[Dataset entries]
== Segment start ==

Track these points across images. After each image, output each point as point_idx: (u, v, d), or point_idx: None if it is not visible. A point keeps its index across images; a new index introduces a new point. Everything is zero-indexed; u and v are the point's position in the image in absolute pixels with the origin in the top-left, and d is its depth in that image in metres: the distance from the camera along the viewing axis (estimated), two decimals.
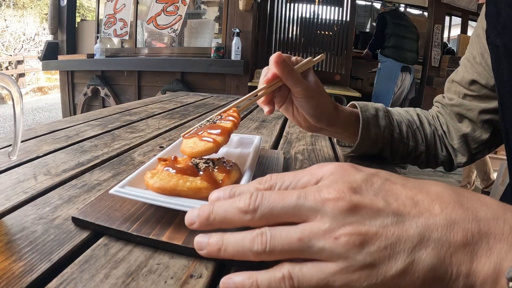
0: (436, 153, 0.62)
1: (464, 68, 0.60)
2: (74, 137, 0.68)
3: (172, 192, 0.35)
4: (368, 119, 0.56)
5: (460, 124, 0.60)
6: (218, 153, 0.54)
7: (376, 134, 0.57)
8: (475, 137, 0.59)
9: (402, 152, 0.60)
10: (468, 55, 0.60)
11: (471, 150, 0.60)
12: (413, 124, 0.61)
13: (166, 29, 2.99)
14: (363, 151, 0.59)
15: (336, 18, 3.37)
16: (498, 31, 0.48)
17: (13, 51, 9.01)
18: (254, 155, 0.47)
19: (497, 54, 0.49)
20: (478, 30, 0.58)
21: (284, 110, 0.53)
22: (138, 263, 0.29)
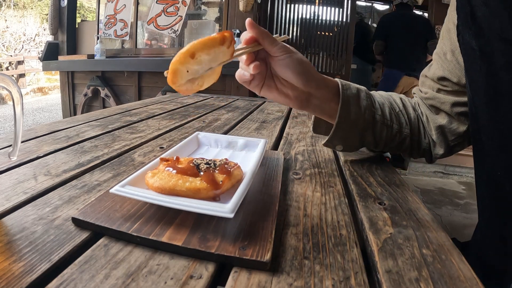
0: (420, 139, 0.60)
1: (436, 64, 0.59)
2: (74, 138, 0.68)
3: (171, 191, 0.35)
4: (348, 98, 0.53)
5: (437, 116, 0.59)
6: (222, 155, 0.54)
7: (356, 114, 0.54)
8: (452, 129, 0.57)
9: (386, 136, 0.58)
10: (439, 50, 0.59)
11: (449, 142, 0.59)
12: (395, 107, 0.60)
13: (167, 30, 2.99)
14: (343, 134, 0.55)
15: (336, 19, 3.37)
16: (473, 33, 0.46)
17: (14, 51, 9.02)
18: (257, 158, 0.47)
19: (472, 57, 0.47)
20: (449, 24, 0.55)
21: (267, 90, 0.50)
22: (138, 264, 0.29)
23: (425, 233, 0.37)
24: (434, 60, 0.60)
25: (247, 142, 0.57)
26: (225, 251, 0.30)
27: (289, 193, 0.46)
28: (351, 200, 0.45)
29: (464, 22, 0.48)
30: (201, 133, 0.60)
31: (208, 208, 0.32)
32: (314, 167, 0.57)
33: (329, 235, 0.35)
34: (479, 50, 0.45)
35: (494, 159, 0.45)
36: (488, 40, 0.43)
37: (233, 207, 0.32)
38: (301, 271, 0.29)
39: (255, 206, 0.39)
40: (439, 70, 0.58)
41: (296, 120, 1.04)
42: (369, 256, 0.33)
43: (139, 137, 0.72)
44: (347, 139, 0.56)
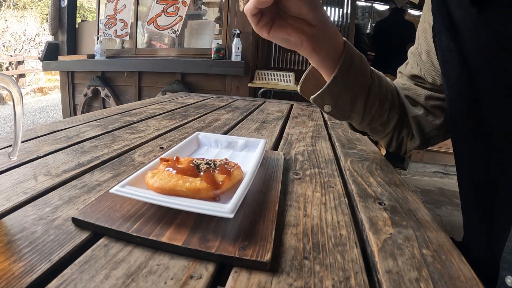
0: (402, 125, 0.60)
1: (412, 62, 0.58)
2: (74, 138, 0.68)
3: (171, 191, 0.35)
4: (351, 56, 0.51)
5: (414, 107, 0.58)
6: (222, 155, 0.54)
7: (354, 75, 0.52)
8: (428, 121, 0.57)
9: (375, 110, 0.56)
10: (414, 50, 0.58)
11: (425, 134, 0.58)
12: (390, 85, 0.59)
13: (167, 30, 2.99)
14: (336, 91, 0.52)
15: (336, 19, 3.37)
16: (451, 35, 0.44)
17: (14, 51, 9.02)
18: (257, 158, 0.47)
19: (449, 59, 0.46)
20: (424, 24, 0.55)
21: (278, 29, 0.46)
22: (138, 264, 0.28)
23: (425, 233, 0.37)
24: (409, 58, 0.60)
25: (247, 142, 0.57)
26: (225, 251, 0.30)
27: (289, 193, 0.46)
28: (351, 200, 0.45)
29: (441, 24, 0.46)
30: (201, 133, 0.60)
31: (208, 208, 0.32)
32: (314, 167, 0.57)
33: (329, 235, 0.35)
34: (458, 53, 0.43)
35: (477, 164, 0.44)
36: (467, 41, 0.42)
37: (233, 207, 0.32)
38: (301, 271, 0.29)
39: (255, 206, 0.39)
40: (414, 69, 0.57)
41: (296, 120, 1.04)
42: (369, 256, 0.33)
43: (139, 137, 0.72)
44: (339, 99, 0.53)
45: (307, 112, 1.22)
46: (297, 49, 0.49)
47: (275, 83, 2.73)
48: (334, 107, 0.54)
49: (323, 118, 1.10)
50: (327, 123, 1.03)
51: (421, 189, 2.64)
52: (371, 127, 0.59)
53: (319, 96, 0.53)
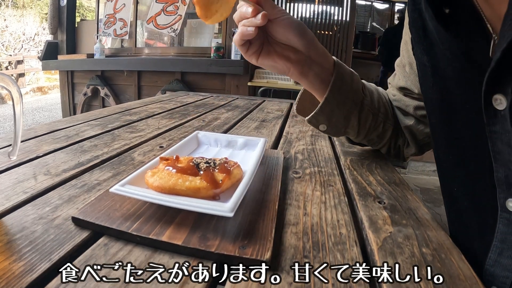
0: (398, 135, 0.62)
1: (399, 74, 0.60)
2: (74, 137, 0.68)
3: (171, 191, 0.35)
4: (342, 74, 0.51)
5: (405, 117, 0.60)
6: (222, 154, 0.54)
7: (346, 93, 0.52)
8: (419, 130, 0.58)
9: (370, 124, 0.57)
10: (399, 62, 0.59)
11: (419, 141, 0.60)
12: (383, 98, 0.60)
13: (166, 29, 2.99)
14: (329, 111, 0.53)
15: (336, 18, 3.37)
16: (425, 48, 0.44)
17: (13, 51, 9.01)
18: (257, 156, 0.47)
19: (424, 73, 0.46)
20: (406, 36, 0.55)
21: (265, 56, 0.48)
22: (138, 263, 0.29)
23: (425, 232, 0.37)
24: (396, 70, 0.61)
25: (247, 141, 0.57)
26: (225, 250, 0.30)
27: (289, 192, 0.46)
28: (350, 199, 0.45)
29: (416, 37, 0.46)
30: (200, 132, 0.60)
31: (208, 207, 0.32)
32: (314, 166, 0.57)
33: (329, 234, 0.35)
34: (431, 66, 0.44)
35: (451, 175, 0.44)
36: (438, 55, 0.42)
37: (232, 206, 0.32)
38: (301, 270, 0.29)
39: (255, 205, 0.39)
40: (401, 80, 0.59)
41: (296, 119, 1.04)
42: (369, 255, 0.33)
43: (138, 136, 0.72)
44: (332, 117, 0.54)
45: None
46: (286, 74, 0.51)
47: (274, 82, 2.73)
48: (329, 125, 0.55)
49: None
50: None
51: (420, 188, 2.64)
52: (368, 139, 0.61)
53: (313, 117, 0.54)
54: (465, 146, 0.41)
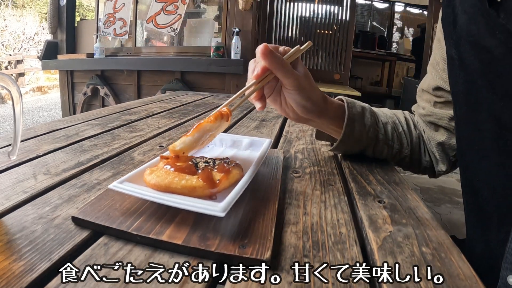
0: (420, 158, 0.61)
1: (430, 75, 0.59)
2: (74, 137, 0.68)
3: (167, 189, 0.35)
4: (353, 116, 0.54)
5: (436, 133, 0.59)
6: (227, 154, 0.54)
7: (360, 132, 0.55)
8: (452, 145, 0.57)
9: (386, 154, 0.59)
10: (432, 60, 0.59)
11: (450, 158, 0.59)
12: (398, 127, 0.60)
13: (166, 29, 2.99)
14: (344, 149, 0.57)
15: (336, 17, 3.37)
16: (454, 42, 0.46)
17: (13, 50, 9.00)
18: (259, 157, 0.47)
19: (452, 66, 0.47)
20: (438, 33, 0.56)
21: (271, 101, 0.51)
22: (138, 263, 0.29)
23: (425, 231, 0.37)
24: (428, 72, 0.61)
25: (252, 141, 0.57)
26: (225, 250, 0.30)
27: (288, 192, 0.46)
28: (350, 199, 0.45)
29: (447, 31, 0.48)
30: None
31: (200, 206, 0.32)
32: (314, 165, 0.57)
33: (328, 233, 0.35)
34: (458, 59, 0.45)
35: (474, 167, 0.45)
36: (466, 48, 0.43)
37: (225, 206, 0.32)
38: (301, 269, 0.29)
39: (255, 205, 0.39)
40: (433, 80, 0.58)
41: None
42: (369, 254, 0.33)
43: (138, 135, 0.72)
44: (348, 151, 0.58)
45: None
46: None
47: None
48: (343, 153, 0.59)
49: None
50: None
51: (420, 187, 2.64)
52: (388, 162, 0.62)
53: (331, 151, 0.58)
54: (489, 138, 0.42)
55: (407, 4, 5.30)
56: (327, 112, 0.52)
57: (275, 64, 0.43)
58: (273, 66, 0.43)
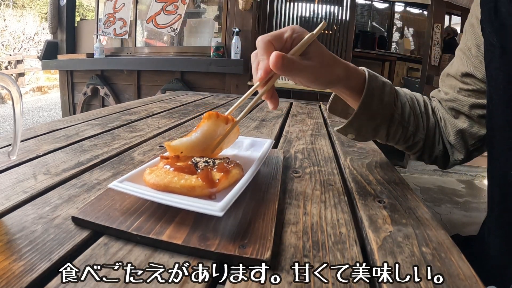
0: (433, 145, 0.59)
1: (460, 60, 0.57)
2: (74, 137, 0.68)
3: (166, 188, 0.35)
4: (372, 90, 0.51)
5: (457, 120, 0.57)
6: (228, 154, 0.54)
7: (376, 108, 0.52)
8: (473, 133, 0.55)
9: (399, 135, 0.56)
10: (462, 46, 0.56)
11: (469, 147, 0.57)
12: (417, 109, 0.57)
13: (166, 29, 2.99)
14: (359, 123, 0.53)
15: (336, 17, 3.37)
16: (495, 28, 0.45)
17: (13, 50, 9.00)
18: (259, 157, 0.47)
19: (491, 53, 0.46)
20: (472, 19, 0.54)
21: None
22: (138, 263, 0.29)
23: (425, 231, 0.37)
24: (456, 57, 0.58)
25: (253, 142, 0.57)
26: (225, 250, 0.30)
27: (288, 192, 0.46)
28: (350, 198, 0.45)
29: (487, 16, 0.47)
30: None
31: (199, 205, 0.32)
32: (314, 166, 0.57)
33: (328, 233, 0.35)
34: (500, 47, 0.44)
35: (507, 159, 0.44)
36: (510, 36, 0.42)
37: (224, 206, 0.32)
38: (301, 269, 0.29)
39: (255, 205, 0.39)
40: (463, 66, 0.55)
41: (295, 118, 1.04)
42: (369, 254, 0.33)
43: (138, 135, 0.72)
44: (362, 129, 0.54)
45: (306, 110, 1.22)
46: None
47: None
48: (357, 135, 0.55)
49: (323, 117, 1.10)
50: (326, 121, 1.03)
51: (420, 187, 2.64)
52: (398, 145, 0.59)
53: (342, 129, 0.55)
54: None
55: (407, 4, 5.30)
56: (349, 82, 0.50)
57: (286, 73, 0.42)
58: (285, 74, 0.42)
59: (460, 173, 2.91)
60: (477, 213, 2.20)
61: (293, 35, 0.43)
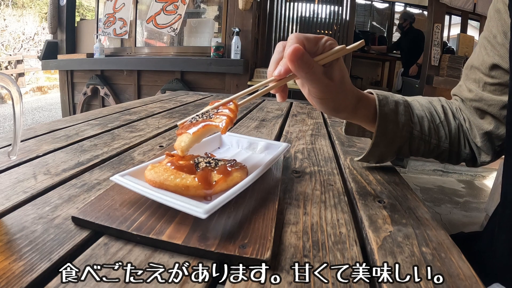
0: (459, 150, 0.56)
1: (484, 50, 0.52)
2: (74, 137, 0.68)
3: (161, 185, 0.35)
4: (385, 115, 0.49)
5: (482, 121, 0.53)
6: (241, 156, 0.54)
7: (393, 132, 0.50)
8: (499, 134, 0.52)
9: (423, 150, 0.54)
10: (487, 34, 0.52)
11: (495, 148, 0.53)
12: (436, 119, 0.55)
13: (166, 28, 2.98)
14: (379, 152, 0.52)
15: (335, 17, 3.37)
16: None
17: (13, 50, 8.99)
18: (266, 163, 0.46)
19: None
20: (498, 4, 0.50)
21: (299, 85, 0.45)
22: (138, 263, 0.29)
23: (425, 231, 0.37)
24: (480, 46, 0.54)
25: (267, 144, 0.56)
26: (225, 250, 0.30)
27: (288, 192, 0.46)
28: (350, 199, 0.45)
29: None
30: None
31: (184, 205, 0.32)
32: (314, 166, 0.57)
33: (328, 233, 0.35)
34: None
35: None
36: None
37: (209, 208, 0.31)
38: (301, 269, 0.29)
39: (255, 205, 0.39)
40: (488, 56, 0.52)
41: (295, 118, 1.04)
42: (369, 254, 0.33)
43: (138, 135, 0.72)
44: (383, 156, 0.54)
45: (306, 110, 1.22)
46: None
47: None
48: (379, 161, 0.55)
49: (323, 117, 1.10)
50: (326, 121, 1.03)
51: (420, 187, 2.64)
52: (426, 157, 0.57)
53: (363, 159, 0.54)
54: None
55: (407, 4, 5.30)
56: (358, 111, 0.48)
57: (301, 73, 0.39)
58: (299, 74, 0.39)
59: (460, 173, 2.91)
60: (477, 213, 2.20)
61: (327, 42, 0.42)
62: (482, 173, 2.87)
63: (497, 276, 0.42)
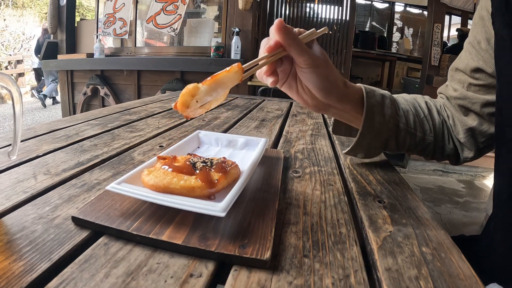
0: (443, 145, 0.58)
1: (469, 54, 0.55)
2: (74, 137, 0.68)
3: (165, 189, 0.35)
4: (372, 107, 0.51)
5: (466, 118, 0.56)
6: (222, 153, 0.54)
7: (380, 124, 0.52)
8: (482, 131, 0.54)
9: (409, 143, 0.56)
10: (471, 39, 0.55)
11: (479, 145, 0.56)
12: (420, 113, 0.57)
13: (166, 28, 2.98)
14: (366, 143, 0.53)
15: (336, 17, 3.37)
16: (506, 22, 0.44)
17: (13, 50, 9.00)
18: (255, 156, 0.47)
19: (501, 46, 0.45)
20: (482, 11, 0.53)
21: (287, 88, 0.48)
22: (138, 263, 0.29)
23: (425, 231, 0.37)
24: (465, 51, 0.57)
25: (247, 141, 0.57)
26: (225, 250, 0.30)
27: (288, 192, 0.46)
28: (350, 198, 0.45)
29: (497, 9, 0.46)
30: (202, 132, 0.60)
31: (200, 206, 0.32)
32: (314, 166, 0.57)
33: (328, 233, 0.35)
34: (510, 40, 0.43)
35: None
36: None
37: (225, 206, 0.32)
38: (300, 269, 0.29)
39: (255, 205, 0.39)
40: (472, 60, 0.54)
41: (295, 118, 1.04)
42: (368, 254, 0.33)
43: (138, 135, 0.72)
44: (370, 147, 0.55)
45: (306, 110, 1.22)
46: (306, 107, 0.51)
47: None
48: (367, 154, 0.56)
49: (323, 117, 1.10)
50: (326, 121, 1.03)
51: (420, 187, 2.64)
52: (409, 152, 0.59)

== Segment end ==

From the line containing "52: (426, 157, 0.57)" through the last line of the data above, write out every line word for word, and nothing else. Do not include the pictures.

ANSWER SECTION
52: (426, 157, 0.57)
53: (363, 159, 0.54)
54: None
55: (407, 4, 5.30)
56: (358, 111, 0.48)
57: (301, 73, 0.39)
58: (299, 74, 0.39)
59: (460, 173, 2.91)
60: (477, 213, 2.20)
61: (327, 42, 0.42)
62: (482, 173, 2.87)
63: (497, 276, 0.42)
0: (443, 145, 0.58)
1: (469, 54, 0.55)
2: (74, 137, 0.68)
3: (165, 189, 0.35)
4: (372, 107, 0.51)
5: (466, 118, 0.56)
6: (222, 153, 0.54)
7: (380, 124, 0.52)
8: (482, 131, 0.54)
9: (409, 143, 0.56)
10: (471, 39, 0.55)
11: (479, 145, 0.56)
12: (420, 113, 0.57)
13: (166, 28, 2.98)
14: (366, 143, 0.53)
15: (336, 17, 3.37)
16: (506, 22, 0.44)
17: (13, 50, 9.00)
18: (255, 156, 0.47)
19: (501, 46, 0.45)
20: (482, 11, 0.53)
21: (287, 88, 0.48)
22: (138, 263, 0.29)
23: (425, 231, 0.37)
24: (465, 51, 0.57)
25: (247, 141, 0.57)
26: (225, 250, 0.30)
27: (288, 192, 0.46)
28: (350, 198, 0.45)
29: (497, 9, 0.46)
30: (202, 132, 0.60)
31: (200, 206, 0.32)
32: (314, 166, 0.57)
33: (328, 233, 0.35)
34: (510, 40, 0.43)
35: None
36: None
37: (225, 206, 0.32)
38: (300, 269, 0.29)
39: (255, 205, 0.39)
40: (472, 60, 0.54)
41: (295, 118, 1.04)
42: (368, 254, 0.33)
43: (138, 135, 0.72)
44: (370, 147, 0.55)
45: (306, 110, 1.22)
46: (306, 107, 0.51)
47: None
48: (367, 154, 0.56)
49: (323, 117, 1.10)
50: (326, 121, 1.03)
51: (420, 187, 2.64)
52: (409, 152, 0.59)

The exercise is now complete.